IMPORTANT: This requires an exact match as the name appears in Wikidata. If you are not sure the name is the same, pleas run finmapper_wikipedia_parentcompanies to normalize the company name first.

Predicted Entities

Copy S3 URI

How to use

documentAssembler = nlp.DocumentAssembler()\
        .setInputCol("text")\
        .setOutputCol("document")
        
sentenceDetector = nlp.SentenceDetector()\
        .setInputCols(["document"])\
        .setOutputCol("sentence")

tokenizer = nlp.Tokenizer()\
        .setInputCols(["sentence"])\
        .setOutputCol("token")

embeddings = nlp.BertEmbeddings.pretrained("bert_embeddings_sec_bert_base","en") \
        .setInputCols(["sentence", "token"]) \
        .setOutputCol("embeddings")

ner_model = finance.NerModel.pretrained('finner_orgs_prods_alias', 'en', 'finance/models')\
        .setInputCols(["sentence", "token", "embeddings"])\
        .setOutputCol("ner")

ner_converter = nlp.NerConverter()\
        .setInputCols(["sentence","token","ner"])\
        .setOutputCol("ner_chunk")

# Optional: To normalize the ORG name using Wikipedia data before the mapping
##########################################################################
chunkToDoc = nlp.Chunk2Doc()\
        .setInputCols("ner_chunk")\
        .setOutputCol("ner_chunk_doc")

chunk_embeddings = nlp.UniversalSentenceEncoder.pretrained("tfhub_use", "en") \
      .setInputCols("ner_chunk_doc") \
      .setOutputCol("sentence_embeddings")
    
use_er_model = finance.SentenceEntityResolverModel.pretrained("finel_wikipedia_parentcompanies", "en", "finance/models") \
      .setInputCols(["ner_chunk_doc", "sentence_embeddings"]) \
      .setOutputCol("normalized")\
      .setDistanceFunction("EUCLIDEAN")
##########################################################################

cm = finance.ChunkMapperModel()\
      .pretrained("finmapper_wikipedia_parentcompanies", "en", "finance/models")\
      .setInputCols(["normalized"])\ 
      .setOutputCol("mappings") # or ner_chunk for non normalized versions

nlpPipeline = nlp.Pipeline(stages=[
        documentAssembler,
        sentenceDetector,
        tokenizer,
        embeddings,
        ner_model,
        ner_converter,
        chunkToDoc,
        chunk_embeddings,
        use_er_model,
        cm
])

text = ["""Barclays is an American multinational bank which operates worldwide."""]

test_data = spark.createDataFrame([text]).toDF("text")

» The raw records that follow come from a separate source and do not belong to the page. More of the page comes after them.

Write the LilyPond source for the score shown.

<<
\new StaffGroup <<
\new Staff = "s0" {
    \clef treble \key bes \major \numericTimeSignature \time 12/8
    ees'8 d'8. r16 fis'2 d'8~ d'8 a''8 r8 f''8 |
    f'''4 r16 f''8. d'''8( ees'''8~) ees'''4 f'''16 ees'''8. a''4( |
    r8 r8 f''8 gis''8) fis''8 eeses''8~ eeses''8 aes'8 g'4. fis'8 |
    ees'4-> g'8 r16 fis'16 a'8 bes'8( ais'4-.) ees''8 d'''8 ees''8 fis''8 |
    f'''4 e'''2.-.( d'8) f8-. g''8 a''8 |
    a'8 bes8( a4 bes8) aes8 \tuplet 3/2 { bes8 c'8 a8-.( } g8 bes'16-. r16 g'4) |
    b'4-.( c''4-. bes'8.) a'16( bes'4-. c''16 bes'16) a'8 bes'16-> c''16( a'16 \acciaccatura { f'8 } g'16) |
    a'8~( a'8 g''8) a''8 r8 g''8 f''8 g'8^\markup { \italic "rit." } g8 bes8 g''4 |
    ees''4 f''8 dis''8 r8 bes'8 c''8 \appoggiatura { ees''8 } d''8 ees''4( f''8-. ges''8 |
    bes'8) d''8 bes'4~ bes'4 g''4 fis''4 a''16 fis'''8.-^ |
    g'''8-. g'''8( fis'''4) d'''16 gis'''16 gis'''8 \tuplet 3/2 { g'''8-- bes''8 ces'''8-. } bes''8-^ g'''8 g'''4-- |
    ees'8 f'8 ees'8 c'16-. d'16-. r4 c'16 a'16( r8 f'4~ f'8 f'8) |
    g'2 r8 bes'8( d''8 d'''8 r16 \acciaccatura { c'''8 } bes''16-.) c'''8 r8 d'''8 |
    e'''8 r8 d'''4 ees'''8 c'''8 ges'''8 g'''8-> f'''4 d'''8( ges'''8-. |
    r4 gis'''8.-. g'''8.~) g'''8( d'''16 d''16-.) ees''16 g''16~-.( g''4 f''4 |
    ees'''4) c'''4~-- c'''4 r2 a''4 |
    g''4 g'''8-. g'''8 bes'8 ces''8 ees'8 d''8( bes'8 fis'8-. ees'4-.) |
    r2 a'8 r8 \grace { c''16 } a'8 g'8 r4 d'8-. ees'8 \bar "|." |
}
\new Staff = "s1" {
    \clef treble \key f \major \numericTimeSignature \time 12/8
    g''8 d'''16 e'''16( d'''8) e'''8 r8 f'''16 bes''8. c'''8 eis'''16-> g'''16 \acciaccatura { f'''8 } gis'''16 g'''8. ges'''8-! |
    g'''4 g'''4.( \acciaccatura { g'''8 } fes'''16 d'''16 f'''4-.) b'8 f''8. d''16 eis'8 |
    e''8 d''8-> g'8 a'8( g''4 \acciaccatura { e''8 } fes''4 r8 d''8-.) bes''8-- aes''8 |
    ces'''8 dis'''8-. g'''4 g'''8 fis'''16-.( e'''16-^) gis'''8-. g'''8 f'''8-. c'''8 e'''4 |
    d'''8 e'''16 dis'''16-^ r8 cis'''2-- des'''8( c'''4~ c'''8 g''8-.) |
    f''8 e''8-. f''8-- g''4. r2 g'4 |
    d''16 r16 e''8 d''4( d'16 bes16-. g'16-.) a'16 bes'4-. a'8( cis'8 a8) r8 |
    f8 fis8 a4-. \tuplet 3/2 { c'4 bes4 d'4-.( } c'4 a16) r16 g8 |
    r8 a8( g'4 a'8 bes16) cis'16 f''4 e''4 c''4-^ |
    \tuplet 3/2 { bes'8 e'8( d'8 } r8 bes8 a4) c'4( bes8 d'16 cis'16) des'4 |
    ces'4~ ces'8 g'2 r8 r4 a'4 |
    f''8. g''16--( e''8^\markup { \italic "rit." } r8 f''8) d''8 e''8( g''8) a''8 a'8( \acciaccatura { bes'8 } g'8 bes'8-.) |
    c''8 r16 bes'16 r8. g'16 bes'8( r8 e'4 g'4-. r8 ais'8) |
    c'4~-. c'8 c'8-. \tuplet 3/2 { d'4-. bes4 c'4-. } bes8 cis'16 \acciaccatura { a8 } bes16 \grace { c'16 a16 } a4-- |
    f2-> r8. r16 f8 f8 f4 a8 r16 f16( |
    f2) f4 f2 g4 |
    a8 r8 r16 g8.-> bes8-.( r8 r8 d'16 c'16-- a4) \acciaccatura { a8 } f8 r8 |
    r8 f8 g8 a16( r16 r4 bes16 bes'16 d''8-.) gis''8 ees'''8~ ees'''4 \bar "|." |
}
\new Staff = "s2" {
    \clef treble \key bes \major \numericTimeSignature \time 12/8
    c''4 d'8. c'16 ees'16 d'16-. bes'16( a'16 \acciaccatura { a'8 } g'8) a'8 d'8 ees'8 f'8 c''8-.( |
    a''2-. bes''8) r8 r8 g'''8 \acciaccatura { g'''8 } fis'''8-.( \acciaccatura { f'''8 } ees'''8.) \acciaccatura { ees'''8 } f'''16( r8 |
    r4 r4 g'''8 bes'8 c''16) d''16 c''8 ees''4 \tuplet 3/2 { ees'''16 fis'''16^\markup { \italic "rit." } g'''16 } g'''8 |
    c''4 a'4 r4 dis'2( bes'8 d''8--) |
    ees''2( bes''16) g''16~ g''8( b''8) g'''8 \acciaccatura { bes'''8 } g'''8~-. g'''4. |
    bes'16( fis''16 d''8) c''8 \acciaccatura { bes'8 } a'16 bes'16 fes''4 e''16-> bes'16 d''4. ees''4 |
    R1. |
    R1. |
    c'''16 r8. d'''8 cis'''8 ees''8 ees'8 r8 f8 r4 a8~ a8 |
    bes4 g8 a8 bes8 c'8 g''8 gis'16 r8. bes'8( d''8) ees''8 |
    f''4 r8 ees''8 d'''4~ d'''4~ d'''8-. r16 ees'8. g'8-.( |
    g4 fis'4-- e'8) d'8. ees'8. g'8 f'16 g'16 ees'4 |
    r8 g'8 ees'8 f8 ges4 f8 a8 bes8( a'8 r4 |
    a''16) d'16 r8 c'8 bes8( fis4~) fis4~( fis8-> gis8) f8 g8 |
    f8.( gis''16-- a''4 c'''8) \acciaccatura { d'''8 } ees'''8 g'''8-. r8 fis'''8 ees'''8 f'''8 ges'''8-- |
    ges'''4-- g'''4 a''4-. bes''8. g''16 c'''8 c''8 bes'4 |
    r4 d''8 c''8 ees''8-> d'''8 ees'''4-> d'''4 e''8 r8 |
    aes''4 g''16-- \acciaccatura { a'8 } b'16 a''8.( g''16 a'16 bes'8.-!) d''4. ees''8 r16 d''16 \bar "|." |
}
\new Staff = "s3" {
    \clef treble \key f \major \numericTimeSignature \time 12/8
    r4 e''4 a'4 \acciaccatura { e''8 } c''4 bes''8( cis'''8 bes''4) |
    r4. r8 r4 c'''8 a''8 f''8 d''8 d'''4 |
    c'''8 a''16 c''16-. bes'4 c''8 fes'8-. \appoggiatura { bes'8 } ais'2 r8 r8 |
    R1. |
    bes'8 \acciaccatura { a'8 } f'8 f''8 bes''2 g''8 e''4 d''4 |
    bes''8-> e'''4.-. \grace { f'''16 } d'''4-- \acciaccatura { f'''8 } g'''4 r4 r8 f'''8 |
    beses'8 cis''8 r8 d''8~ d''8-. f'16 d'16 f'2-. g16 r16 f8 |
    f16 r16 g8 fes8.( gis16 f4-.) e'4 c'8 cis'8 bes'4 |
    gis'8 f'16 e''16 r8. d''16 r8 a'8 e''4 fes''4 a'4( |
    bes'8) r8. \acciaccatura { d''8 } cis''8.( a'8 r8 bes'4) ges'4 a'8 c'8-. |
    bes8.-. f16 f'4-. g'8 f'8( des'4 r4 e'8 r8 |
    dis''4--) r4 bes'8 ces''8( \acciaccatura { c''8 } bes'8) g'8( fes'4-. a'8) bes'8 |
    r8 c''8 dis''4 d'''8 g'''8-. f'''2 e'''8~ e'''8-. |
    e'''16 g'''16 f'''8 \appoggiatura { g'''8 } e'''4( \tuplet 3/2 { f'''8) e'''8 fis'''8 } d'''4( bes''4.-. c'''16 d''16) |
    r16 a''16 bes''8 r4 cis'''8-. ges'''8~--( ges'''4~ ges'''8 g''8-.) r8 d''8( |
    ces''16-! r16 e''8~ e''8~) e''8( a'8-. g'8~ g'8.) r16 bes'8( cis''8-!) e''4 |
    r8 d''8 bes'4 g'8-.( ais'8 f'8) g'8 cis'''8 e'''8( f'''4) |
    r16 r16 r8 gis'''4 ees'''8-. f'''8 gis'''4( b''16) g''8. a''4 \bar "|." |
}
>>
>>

model = nlpPipeline.fit(test_data)

lp = nlp.LightPipeline(model)

lp.annotate(text)

Results

{'mappings': ['https://www.wikidata.org/entity/Q245343',
   'Barclays@en-ca',
   'https://www.wikidata.org/prop/direct/P355',
   'is_parent_of',
   'London Stock Exchange@en',
   'BARC',
   'בנק ברקליס@he',
   'https://www.wikidata.org/entity/Q29488227'],
...

Model Information

Model Name: finmapper_wikipedia_parentcompanies
Compatibility: Finance NLP 1.0.0+
License: Licensed
Edition: Official
Input Labels: [ner_chunk]
Output Labels: [mappings]
Language: en
Size: 852.6 KB

References

Wikidata